(Dataset records)
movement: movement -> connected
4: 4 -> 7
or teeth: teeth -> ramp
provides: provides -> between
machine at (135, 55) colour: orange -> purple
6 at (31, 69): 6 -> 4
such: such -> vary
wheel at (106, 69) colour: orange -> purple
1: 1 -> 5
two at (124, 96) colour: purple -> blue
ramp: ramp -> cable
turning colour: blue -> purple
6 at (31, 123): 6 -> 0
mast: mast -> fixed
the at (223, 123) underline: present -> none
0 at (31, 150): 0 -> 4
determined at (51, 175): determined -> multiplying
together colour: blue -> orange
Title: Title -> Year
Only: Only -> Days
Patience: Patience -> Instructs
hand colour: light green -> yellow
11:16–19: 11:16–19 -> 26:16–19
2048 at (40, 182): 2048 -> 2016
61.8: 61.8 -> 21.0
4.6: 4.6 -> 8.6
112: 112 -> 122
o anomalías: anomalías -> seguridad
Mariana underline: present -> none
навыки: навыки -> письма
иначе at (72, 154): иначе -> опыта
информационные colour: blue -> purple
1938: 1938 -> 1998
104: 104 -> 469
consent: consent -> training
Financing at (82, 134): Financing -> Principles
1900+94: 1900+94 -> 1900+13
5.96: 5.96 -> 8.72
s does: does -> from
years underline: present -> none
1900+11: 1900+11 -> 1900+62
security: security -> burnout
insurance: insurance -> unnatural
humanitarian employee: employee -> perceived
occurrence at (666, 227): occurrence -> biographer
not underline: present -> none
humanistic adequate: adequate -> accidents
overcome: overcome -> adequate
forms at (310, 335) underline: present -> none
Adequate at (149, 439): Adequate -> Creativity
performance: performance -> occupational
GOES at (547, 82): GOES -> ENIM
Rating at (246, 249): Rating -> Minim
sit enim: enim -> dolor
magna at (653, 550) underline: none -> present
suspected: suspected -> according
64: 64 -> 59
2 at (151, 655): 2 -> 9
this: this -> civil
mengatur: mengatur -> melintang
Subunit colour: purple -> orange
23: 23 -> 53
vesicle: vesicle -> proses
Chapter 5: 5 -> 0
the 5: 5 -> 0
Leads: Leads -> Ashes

◆ What is expected:
Copy out every line in the rows above word for word, with no changes.

◆ Full answer:
movement: movement -> connected
4: 4 -> 7
or teeth: teeth -> ramp
provides: provides -> between
machine at (135, 55) colour: orange -> purple
6 at (31, 69): 6 -> 4
such: such -> vary
wheel at (106, 69) colour: orange -> purple
1: 1 -> 5
two at (124, 96) colour: purple -> blue
ramp: ramp -> cable
turning colour: blue -> purple
6 at (31, 123): 6 -> 0
mast: mast -> fixed
the at (223, 123) underline: present -> none
0 at (31, 150): 0 -> 4
determined at (51, 175): determined -> multiplying
together colour: blue -> orange
Title: Title -> Year
Only: Only -> Days
Patience: Patience -> Instructs
hand colour: light green -> yellow
11:16–19: 11:16–19 -> 26:16–19
2048 at (40, 182): 2048 -> 2016
61.8: 61.8 -> 21.0
4.6: 4.6 -> 8.6
112: 112 -> 122
o anomalías: anomalías -> seguridad
Mariana underline: present -> none
навыки: навыки -> письма
иначе at (72, 154): иначе -> опыта
информационные colour: blue -> purple
1938: 1938 -> 1998
104: 104 -> 469
consent: consent -> training
Financing at (82, 134): Financing -> Principles
1900+94: 1900+94 -> 1900+13
5.96: 5.96 -> 8.72
s does: does -> from
years underline: present -> none
1900+11: 1900+11 -> 1900+62
security: security -> burnout
insurance: insurance -> unnatural
humanitarian employee: employee -> perceived
occurrence at (666, 227): occurrence -> biographer
not underline: present -> none
humanistic adequate: adequate -> accidents
overcome: overcome -> adequate
forms at (310, 335) underline: present -> none
Adequate at (149, 439): Adequate -> Creativity
performance: performance -> occupational
GOES at (547, 82): GOES -> ENIM
Rating at (246, 249): Rating -> Minim
sit enim: enim -> dolor
magna at (653, 550) underline: none -> present
suspected: suspected -> according
64: 64 -> 59
2 at (151, 655): 2 -> 9
this: this -> civil
mengatur: mengatur -> melintang
Subunit colour: purple -> orange
23: 23 -> 53
vesicle: vesicle -> proses
Chapter 5: 5 -> 0
the 5: 5 -> 0
Leads: Leads -> Ashes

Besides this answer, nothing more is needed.